Galileo (Tianjin) Technology demonstrated robotic dogs capable of autonomous stair navigation and slope traversal, already deployed in energy and emergency response sectors for 24-hour inspections. Manager Tang Ziqi told Xinhua the company has secured tens of millions of RMB in intent orders at multiple international exhibitions in 2026.
Surging Investment
The investment landscape has been extraordinary. According to OFweek, at least 500 million RMB per day has been flowing into embodied AI in 2026. The first two months alone saw cumulative financing exceed 37.3 billion RMB. In 2025, the sector recorded 325 financing rounds totaling nearly 40 billion RMB, a 326% year-on-year increase.

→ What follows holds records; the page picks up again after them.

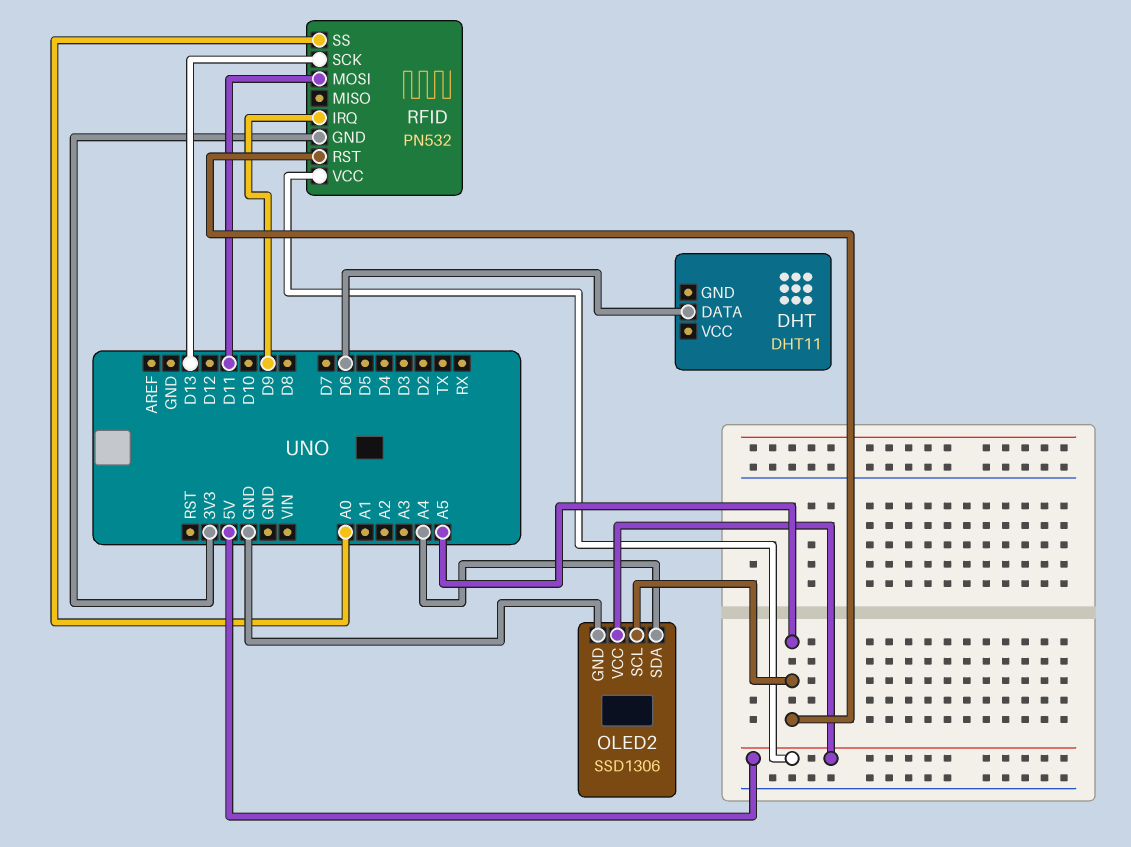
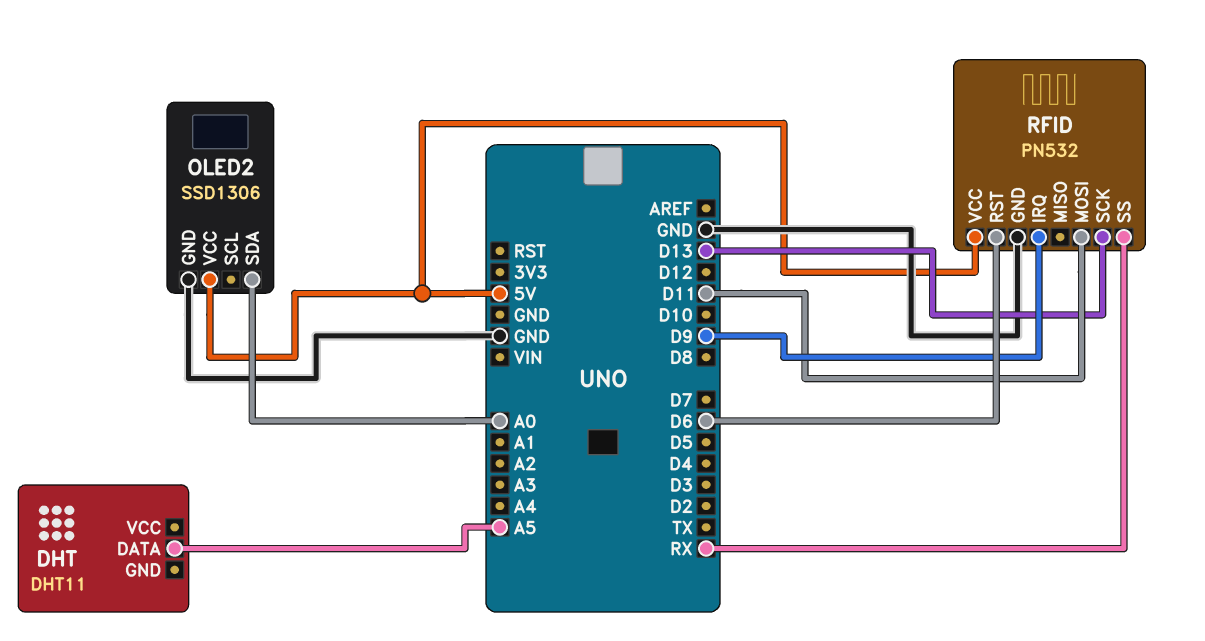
DHT pin DATA: D6 -> A5
OLED2 pin SCL: A5 -> none
OLED2 pin SDA: A4 -> A0
RFID pin GND: 3V3 -> GND
RFID pin RST: A5 -> D6
RFID pin SS: A0 -> RX

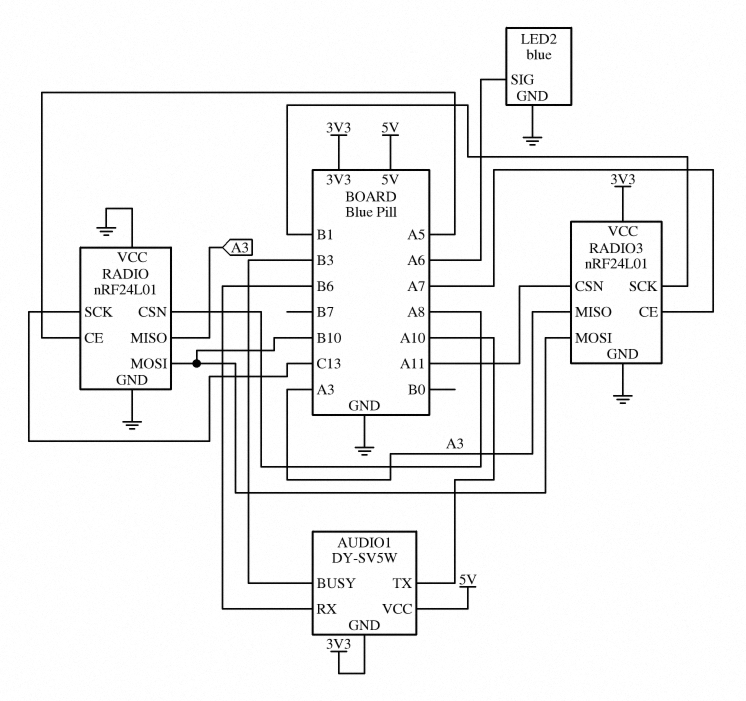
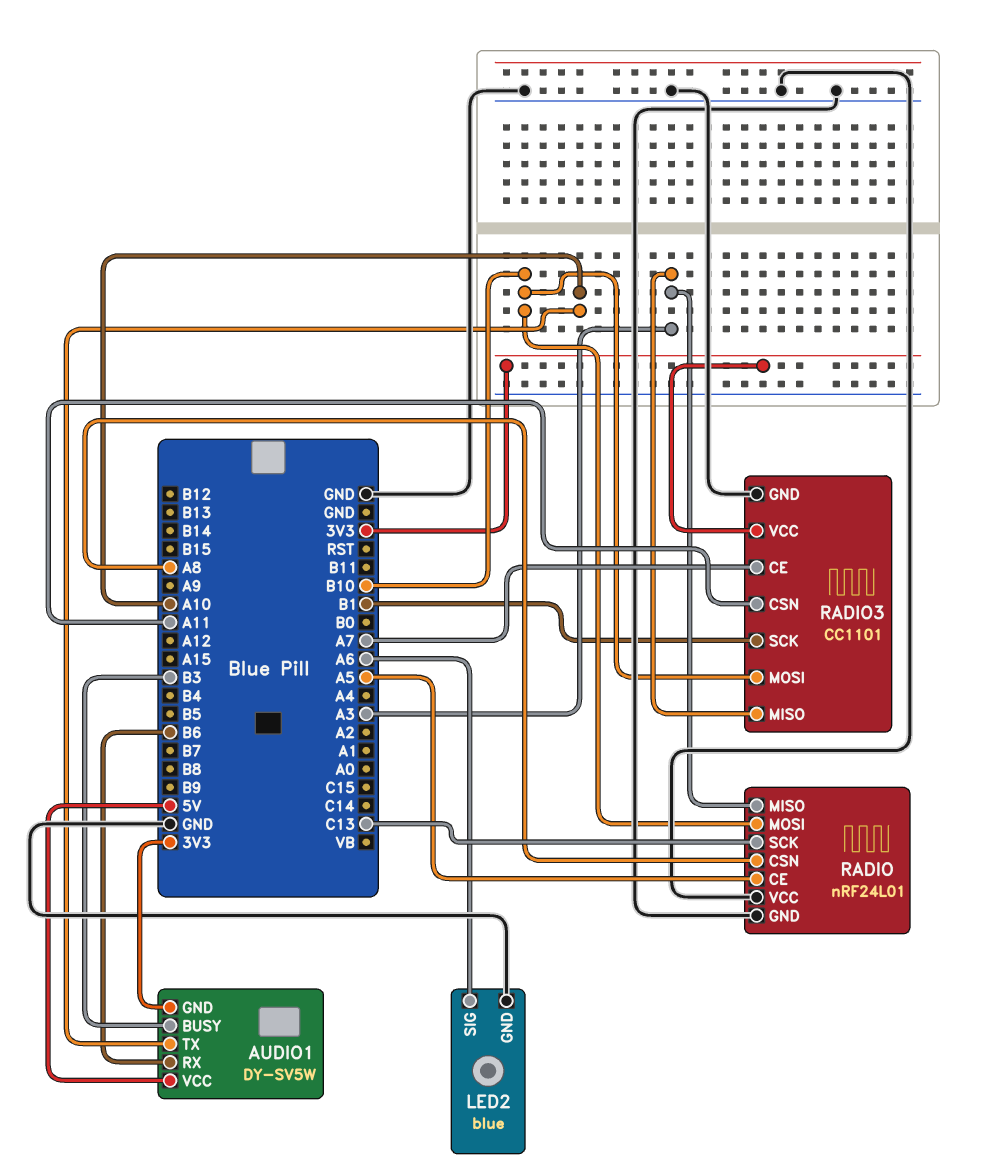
RADIO3: nRF24L01 -> CC1101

Tencent News reports that investment logic is shifting from “concept chasing” to “industrial depth.” Capital is increasingly flowing toward companies with demonstrated delivery capabilities and real-world deployment, with a growing focus on upstream components, sensors, and dexterous hands.
The Challenges Ahead
Despite the momentum, significant hurdles remain. Zhang Yuehai, Chief Advisor at Beijing Xinjiang Suyan Technology Services, told Xinhua that “70% of our project time is spent on data cleaning; only 30% is actually used for AI training.” Industrial data exists in vast quantities but remains fragmented — inconsistent formats, poor labeling, and difficult multimodal alignment plague the sector.
Zhu Shiqiang, Dean of Zhejiang University Robotics Institute, described the industry as being in a “lively but awkward” stage — many prototypes, but few truly large-scale application products. Key bottlenecks include multimodal large models (the “brain”) and dexterous hand core technologies that have not yet achieved a breakthrough.
Xing Jie, Chairman of Youshi Capital, noted that the domestic humanoid robot industry hasn’t been stuck on core technology, but rather on the “last mile” of industrialization — the gap between a working prototype and a reliable, cost-effective, mass-producible product.
Talent Development
To address the growing talent gap, nine top Chinese universities — including Harbin Institute of Technology, Beijing University of Aeronautics and Astronautics, and Shanghai Jiao Tong University — have launched dedicated embodied AI undergraduate programs in 2026, as reported by 36Kr. Most programs follow a “small but elite” model, with six of the nine schools admitting only 30 students nationwide. Industry demand is intense: recruitment platform data shows embodied AI positions offer an average annual salary of 333,800 RMB, with top roles reaching 15 million RMB.
Market Outlook
IDC predicts that by 2026, China’s humanoid robot application scenarios will increase to more than three times current levels, with market size approaching $1.3 billion. Domestic institutions predict overall embodied AI robot shipments could reach 100,000+ units in 2026. The State Council Development Research Center projects the market could reach 400 billion RMB by 2030 and exceed 1 trillion RMB by 2035.
What to Watch
The coming months will be critical. Key questions include whether the 10,000-unit deployment target by end of 2026 will be achieved, how the Innovation Application Consortium model performs in practice, and whether Chinese companies can move beyond closed industrial scenarios into open consumer environments. The industry’s ability to overcome data quality, model generalization, and standardization challenges will determine whether 2026 truly becomes the “first year of commercial verification” for China’s embodied AI sector.